### Activity
Reproduce the entries line for line, from the first line through the line containing "учасникам молодшої, сере", with both ends included.

:: Source records

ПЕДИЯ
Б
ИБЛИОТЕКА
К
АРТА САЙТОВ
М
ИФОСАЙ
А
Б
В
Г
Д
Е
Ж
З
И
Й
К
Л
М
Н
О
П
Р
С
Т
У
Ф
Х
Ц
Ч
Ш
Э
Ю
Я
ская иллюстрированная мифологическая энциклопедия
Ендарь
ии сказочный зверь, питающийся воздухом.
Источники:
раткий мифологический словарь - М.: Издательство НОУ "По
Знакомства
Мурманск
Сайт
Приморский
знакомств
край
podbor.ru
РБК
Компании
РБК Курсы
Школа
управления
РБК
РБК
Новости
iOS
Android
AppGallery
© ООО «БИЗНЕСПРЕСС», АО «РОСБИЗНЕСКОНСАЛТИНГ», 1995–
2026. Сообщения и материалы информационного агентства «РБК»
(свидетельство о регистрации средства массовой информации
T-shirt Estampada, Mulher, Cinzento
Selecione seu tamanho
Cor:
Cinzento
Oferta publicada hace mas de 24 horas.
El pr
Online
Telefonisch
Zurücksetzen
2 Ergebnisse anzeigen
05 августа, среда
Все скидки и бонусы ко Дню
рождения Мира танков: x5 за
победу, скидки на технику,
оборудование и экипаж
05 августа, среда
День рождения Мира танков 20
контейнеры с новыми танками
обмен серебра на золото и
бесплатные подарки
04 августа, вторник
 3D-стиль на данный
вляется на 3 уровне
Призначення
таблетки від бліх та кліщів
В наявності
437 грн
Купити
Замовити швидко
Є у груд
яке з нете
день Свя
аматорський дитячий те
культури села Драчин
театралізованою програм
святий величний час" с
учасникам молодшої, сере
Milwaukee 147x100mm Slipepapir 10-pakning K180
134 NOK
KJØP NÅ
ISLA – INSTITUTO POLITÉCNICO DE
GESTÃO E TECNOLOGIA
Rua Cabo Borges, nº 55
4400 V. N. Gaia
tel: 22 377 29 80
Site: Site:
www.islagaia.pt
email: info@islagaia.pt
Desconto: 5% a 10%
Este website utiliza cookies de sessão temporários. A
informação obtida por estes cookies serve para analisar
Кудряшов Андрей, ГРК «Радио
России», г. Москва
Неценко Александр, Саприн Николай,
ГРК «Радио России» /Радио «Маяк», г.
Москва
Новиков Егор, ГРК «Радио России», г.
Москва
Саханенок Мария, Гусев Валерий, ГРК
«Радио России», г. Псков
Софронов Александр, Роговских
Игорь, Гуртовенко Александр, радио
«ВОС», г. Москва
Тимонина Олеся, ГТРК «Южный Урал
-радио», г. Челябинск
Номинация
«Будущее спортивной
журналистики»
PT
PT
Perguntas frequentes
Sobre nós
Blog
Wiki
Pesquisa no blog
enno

::::

### Worked solution
ПЕДИЯ
Б
ИБЛИОТЕКА
К
АРТА САЙТОВ
М
ИФОСАЙ
А
Б
В
Г
Д
Е
Ж
З
И
Й
К
Л
М
Н
О
П
Р
С
Т
У
Ф
Х
Ц
Ч
Ш
Э
Ю
Я
ская иллюстрированная мифологическая энциклопедия
Ендарь
ии сказочный зверь, питающийся воздухом.
Источники:
раткий мифологический словарь - М.: Издательство НОУ "По
Знакомства
Мурманск
Сайт
Приморский
знакомств
край
podbor.ru
РБК
Компании
РБК Курсы
Школа
управления
РБК
РБК
Новости
iOS
Android
AppGallery
© ООО «БИЗНЕСПРЕСС», АО «РОСБИЗНЕСКОНСАЛТИНГ», 1995–
2026. Сообщения и материалы информационного агентства «РБК»
(свидетельство о регистрации средства массовой информации
T-shirt Estampada, Mulher, Cinzento
Selecione seu tamanho
Cor:
Cinzento
Oferta publicada hace mas de 24 horas.
El pr
Online
Telefonisch
Zurücksetzen
2 Ergebnisse anzeigen
05 августа, среда
Все скидки и бонусы ко Дню
рождения Мира танков: x5 за
победу, скидки на технику,
оборудование и экипаж
05 августа, среда
День рождения Мира танков 20
контейнеры с новыми танками
обмен серебра на золото и
бесплатные подарки
04 августа, вторник
 3D-стиль на данный
вляется на 3 уровне
Призначення
таблетки від бліх та кліщів
В наявності
437 грн
Купити
Замовити швидко
Є у груд
яке з нете
день Свя
аматорський дитячий те
культури села Драчин
театралізованою програм
святий величний час" с
учасникам молодшої, сере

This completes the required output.